Problem to solve
Nothing below is to be printed except the lines between the line holding "Välj vilken partitionstabell Ventoy ska" and the line holding "Dachstuhl über Dachlattung", inclusive, each exactly as it appears.

Extracted entries
§ §

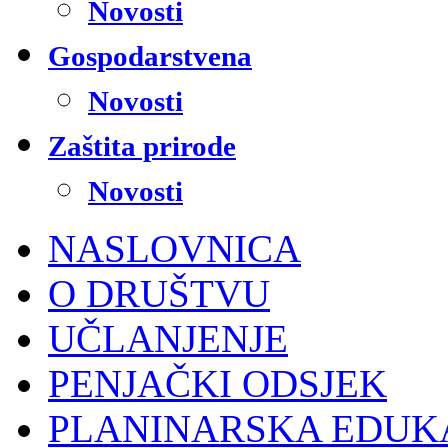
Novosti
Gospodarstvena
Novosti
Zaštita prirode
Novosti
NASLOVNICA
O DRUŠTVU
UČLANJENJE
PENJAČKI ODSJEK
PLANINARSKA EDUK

§ §

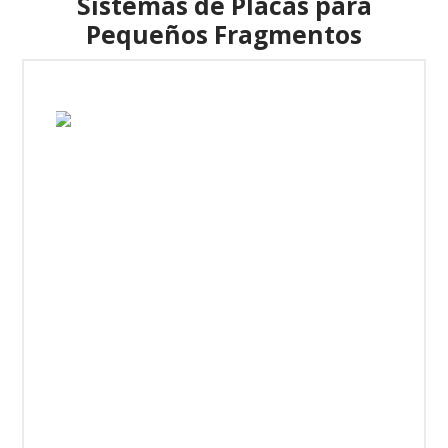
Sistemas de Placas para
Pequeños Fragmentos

§ §

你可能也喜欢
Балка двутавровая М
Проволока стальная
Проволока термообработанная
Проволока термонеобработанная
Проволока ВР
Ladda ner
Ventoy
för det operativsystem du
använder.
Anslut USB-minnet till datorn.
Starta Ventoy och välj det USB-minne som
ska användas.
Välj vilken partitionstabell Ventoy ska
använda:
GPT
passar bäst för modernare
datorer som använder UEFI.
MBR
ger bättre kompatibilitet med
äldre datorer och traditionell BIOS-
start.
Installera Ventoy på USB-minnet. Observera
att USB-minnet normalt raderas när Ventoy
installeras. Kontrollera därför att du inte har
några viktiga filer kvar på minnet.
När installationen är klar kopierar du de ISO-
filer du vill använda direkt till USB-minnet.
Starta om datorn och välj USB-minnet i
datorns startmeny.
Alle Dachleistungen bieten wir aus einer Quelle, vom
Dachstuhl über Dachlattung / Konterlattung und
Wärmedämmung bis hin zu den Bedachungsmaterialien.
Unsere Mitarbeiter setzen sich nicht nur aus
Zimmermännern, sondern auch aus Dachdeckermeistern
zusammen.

§ §

Problem solution
Välj vilken partitionstabell Ventoy ska
använda:
GPT
passar bäst för modernare
datorer som använder UEFI.
MBR
ger bättre kompatibilitet med
äldre datorer och traditionell BIOS-
start.
Installera Ventoy på USB-minnet. Observera
att USB-minnet normalt raderas när Ventoy
installeras. Kontrollera därför att du inte har
några viktiga filer kvar på minnet.
När installationen är klar kopierar du de ISO-
filer du vill använda direkt till USB-minnet.
Starta om datorn och välj USB-minnet i
datorns startmeny.
Alle Dachleistungen bieten wir aus einer Quelle, vom
Dachstuhl über Dachlattung / Konterlattung und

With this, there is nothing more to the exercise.